262 pp, 9-1/5 in. x 6 in. (Percival Marshall and Co., Ltd., 19-20, Noel Street, London, W.1. 30s.)

If Philip Wright’s book is an excellent introduction to the subject of the steam traction engine and its history, this book by the well known authority W. J. Hughes is a more detailed and technical treat, of special value to engineers and more serious students of the subject.

The book is copiously illustrated with woodcuts and engineering drawings of traction engines and their mechanisms. It makes an enthralling history of steady progress in this staid field of mechanical engineering, and the later chapters, which describe the traction engines used by road-haulage contractors, are particularly fascinating.

Mr. Hughes concludes this book with a chapter entitled “Handling the Loads,” wherein he describes some of the notable haulage tasks successfully accomplished by steam traction. One reads with respect as well as nostalgia how one of Edward Box’s Fowler Super Lions once pulled a  100-ton Scammell lorry loaded with an 80-ton girder bodily sideways in a London street to clear an awkward corner, and these engines would cope with 120 tons gross, in slow speed. Many more feats of this sort, and some less conventional ones, are recounted to the credit of steam, and some very fascinating illustrations of such epic feats of haulage back up these accounts. Mr. Hughes tells in many instances of the fate of famous traction engines, naming those that survive as he pursues his theme, so “A Century of Traction Engines” has much in common with the present spate of books on veteran and vintage cars.
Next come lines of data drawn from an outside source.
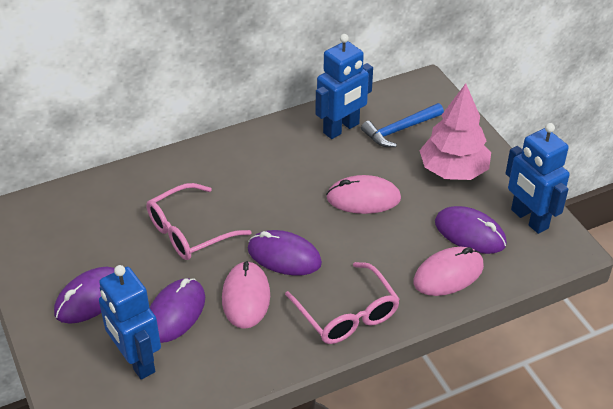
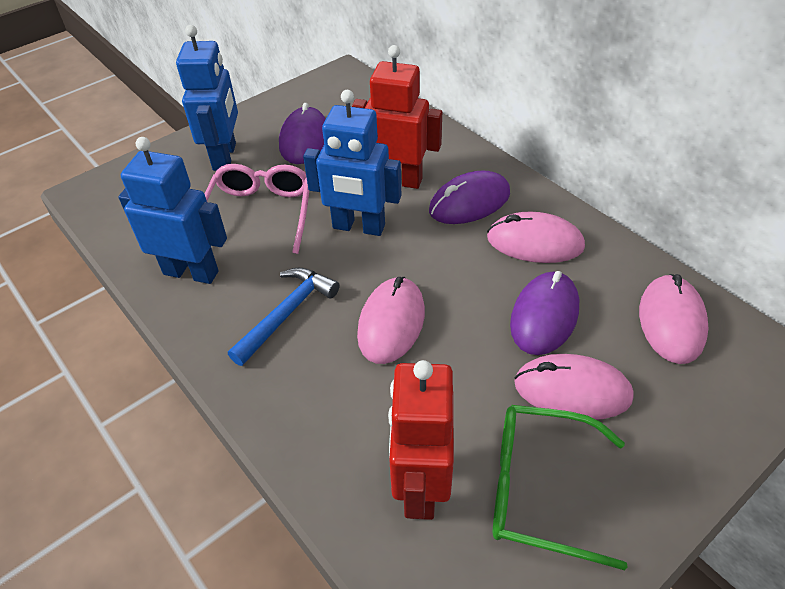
green glasses: 0 -> 1
pink glasses: 2 -> 1
pink mouse: 3 -> 4
pink tree: 1 -> 0
purple mouse: 4 -> 3
red robot: 0 -> 2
The author is clearly a steam devotee of great enthusiasm and he does not hesitate to remind his readers that a major war could easily cut off Britain from her oil supplies, when she might well regret the closed-down collieries and millions of tons of coal stacked unused in worked-out quarries.

This, and the book by Mr. Wright, are just the thing for reading in a deck-chair in a meadow on a sunny summer afternoon. – W.B.